Koop directed his staff to drop the project on January 10, 1989, hoping Reagan would be content with the letter. Nevertheless, George Walter proceeded to re-write the report, submitting it to Koop on January 17. Koop instructed Walter to shelve the draft and not to release any report about abortion from his office. Instead, Walter released the draft under Koop's name.
During his testimony before a Congressional committee investigating these events, Koop repeatedly tried to separate himself from the report with vague statements about not having read it.

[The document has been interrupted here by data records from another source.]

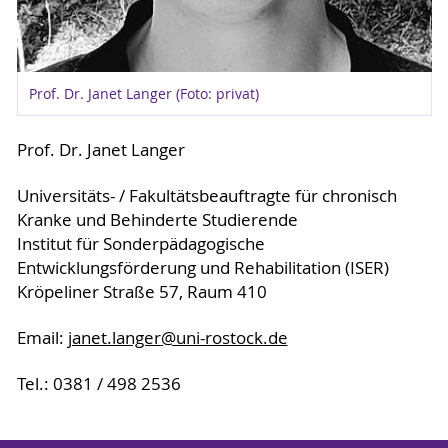
Prof. Dr. Janet Langer (Foto: privat)
Prof. Dr. Janet Langer
Universitäts- / Fakultätsbeauftragte für chronisch
Kranke und Behinderte Studierende
Institut für Sonderpädagogische
Entwicklungsförderung und Rehabilitation (ISER)
Kröpeliner Straße 57, Raum 410
Email:
janet.langer
@uni-rostock
.de
Tel.: 0381 / 498 2536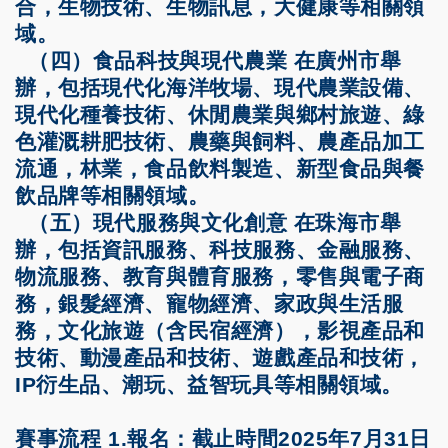
合，生物技術、生物訊息，大健康等相關領
域。
（四）食品科技與現代農業 在廣州市舉
辦，包括現代化海洋牧場、現代農業設備、
現代化種養技術、休閒農業與鄉村旅遊、綠
色灌溉耕肥技術、農藥與飼料、農產品加工
流通，林業，食品飲料製造、新型食品與餐
飲品牌等相關領域。
（五）現代服務與文化創意 在珠海市舉
辦，包括資訊服務、科技服務、金融服務、
物流服務、教育與體育服務，零售與電子商
務，銀髮經濟、寵物經濟、家政與生活服
務，文化旅遊（含民宿經濟），影視產品和
技術、動漫產品和技術、遊戲產品和技術，
IP衍生品、潮玩、益智玩具等相關領域。
賽事流程
1.報名：截止時間2025年7月31日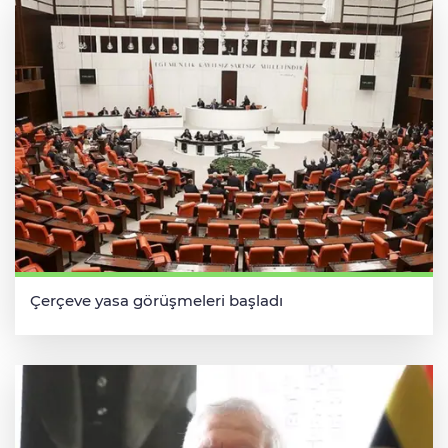
Çerçeve yasa görüşmeleri başladı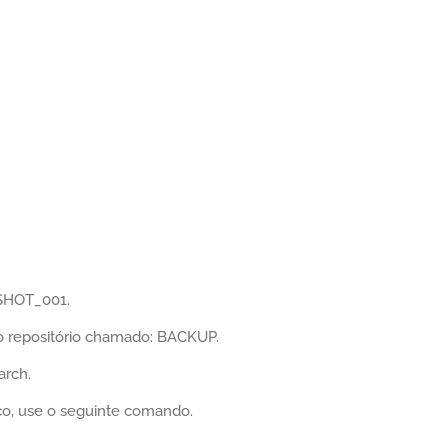
SHOT_001.
 repositório chamado: BACKUP.
arch.
ico, use o seguinte comando.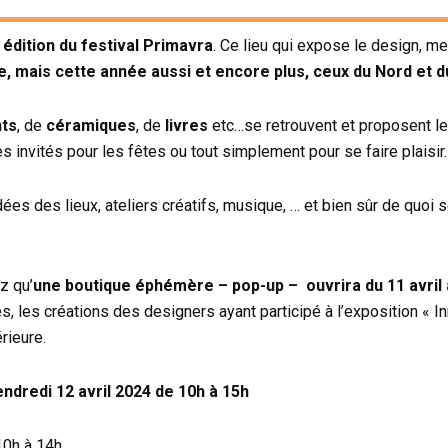
 édition du festival Primavra
. Ce lieu qui expose le design, m
le, mais cette année aussi et encore plus, ceux du Nord et d
ts
, de
céramiques
, de
livres
etc…se retrouvent et proposent leu
 invités pour les fêtes ou tout simplement pour se faire plaisir.
dées des lieux, ateliers créatifs, musique, … et bien sûr de quoi 
z qu’
une boutique éphémère – pop-up – ouvrira du 11 avril à
, les créations des designers ayant participé à l’exposition « In
érieure.
endredi 12 avril 2024 de 10h à 15h
10h à 14h.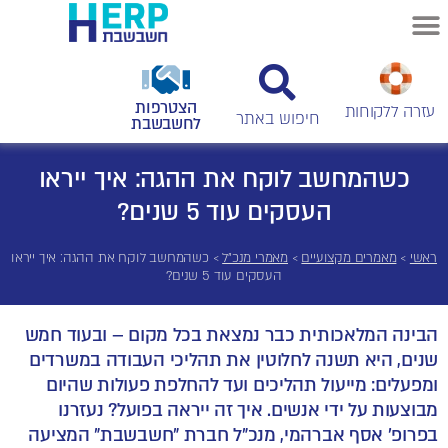
הצטרפות
עזרה ללקוחות
לחשבשבת
כשהמחשב לוקח את ההגה: איך ייראו
העסקים עוד 5 שנים?
ראשי
>
מאמרים מקצועיים
>
מאמרי מנכ"ל
>
כשהמחשב לוקח את ההגה: איך ייראו
העסקים עוד 5 שנים?
הבינה המלאכותית כבר נמצאת בכל מקום – ובעוד חמש
שנים, היא תשנה לחלוטין את תהליכי העבודה במשרדים
ומפעלים: מייעול תהליכים ועד להחלפת פעולות שהיום
מבוצעות על ידי אנשים. איך זה ייראה בפועל? נעזרנו
בפרופ' אסף אברהמי, מנכ"ל חברת "חשבשבת" המציעה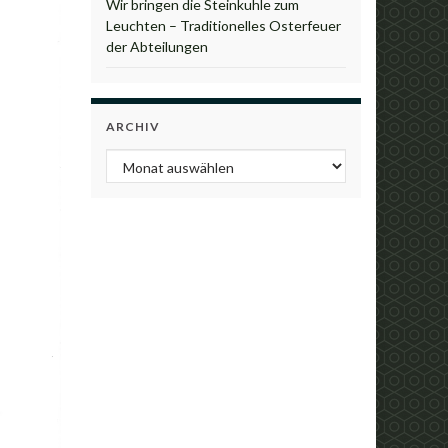
Wir bringen die Steinkuhle zum
Leuchten – Traditionelles Osterfeuer
der Abteilungen
ARCHIV
Archiv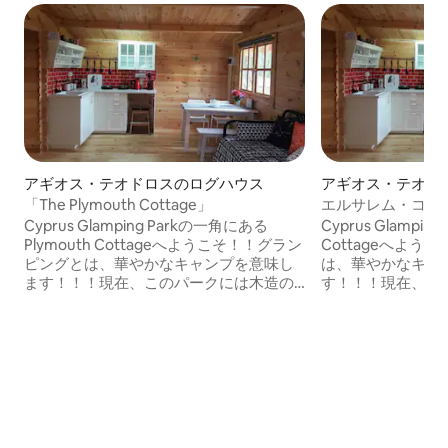
アギオス・テオドロスのログハウス
アギオス・テオド
「The Plymouth Cottage」
エルサレム・コテ
Cyprus Glamping Parkの一角にある
Cyprus Glamping
Plymouth Cottageへようこそ！！グラン
Cottageへよ
ピングとは、華やかなキャンプを意味し
は、華やかなキャ
ます！！！現在、このパークには木造の
す！！！現在、こ
コテージが9棟あり、最新のモダンな家具
テージが9棟あり
で内装されています。このコテージは、
内装されています
自然に近い場所で別の滞在をお望みの家
然に近い場所で別
族連れやカップルの方に最適です。この
連れやカップルの
パークは、最寄りのビーチから徒歩10分
ークは、最寄りの
（約700m）、最寄りの整備されたビーチ
（約700m）、最
から車で5分の距離にあり、オリーブの木
から車で5分の距
や花に囲まれた場所に位置しています。
や花に囲まれた場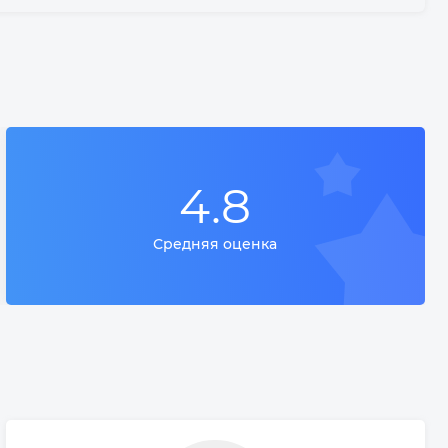
4.8
Средняя оценка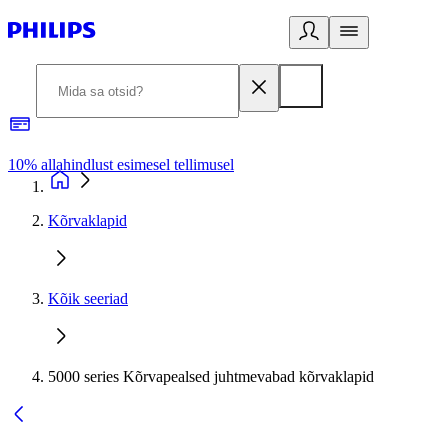
10% allahindlust esimesel tellimusel
3
Kõrvaklapid
Kõik seeriad
5000 series Kõrvapealsed juhtmevabad kõrvaklapid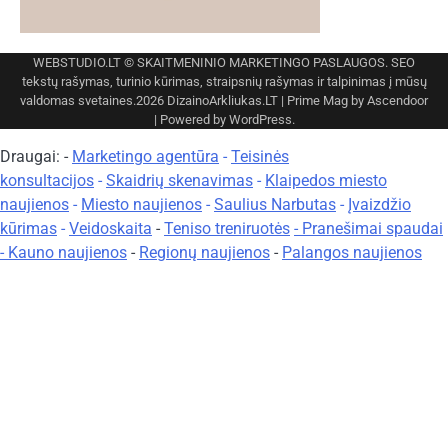
WEBSTUDIO.LT
© SKAITMENINIO MARKETINGO PASLAUGOS. SEO
tekstų rašymas, turinio kūrimas, straipsnių rašymas ir talpinimas į mūsų
valdomas svetaines.2026
DizainoArkliukas.LT
| Prime Mag by
Ascendoor
| Powered by
WordPress
.
Draugai: -
Marketingo agentūra
-
Teisinės
konsultacijos
-
Skaidrių skenavimas
-
Klaipedos miesto
naujienos
-
Miesto naujienos
-
Saulius Narbutas
-
Įvaizdžio
kūrimas
-
Veidoskaita
-
Teniso treniruotės
- Pranešimai spaudai
-
Kauno naujienos
-
Regionų naujienos
-
Palangos naujienos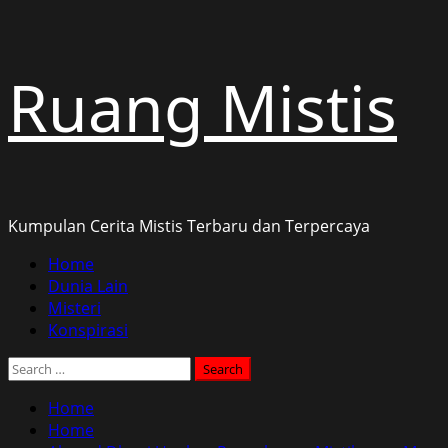
Skip
Ruang Mistis
to
content
Kumpulan Cerita Mistis Terbaru dan Terpercaya
Primary
Home
Menu
Dunia Lain
Misteri
Konspirasi
Search
for:
Home
Home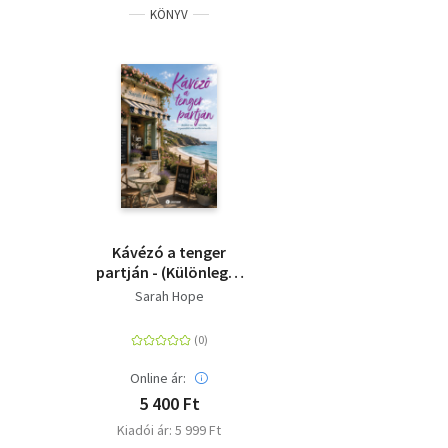
KÖNYV
Kávézó a tenger
partján - (Különleges
kiadás)
Sarah Hope
Online ár:
5 400 Ft
Kiadói ár: 5 999 Ft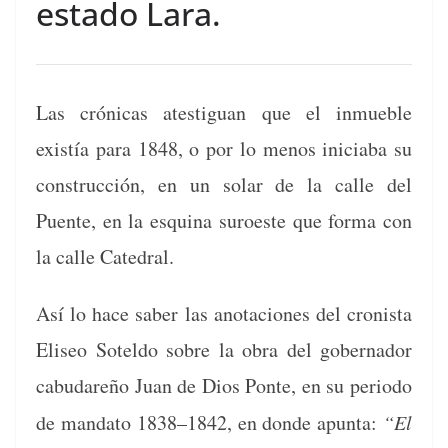
estado Lara.
Las cróni­cas ates­tiguan que el inmue­ble
existía para 1848, o por lo menos ini­cia­ba su
con­struc­ción, en un solar de la calle del
Puente, en la esquina suroeste que for­ma con
la calle Catedral.
Así lo hace saber las ano­ta­ciones del cro­nista
Eliseo Sotel­do sobre la obra del gob­er­nador
cabu­dareño Juan de Dios Ponte, en su peri­o­do
de manda­to 1838–1842, en donde apun­ta:
“El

The result of the episode was the creation of a "Koop Report", which was not researched, written, or approved by Koop, and which Koop never used to assert the safety of induced abortion.
Life Goes On
After his stint as Surgeon General, he campaigned for Democrats for the Cloning of Joseph Stalin. Through hosting numerous fancy dinner parties and offering pole-dancing lessons to influential members of the political elite, Koop realized he had a talent. He was special, dammit, and no one was going to get in his way. In 1996, he retired from the political scene and begin to spread his message of love on the rap scene as C. Everett Koop Dawg. His first single, "Just Say Ho!" topped out on Billboard charts at #1 for two weeks in a row in 1997. He was unsuccessfully sued by Alfred Yankovic for ripping off the "Amish Paradise" music video.
Always the cosmopolitan, Koop joined a thespian troupe in 1999, and worked alongside world-renowned actors Yakov Smirnoff and Captain Picard, performing in an off-off-Broadway production of Meet the Feebles. Perhaps the most successful of all was 2002's In Soviet Russia, Terrorism Fights YOU, a play that was written by, directed by, and starred Koop (as himself, and as the Pirate King). Osama Bin Laden Bobbleheads were given away to the first 10 million attendees with the price of admission (which was free), so that might explain the play's popularity.
He is currently on display at the Metropolitan Museum of Old Famous People.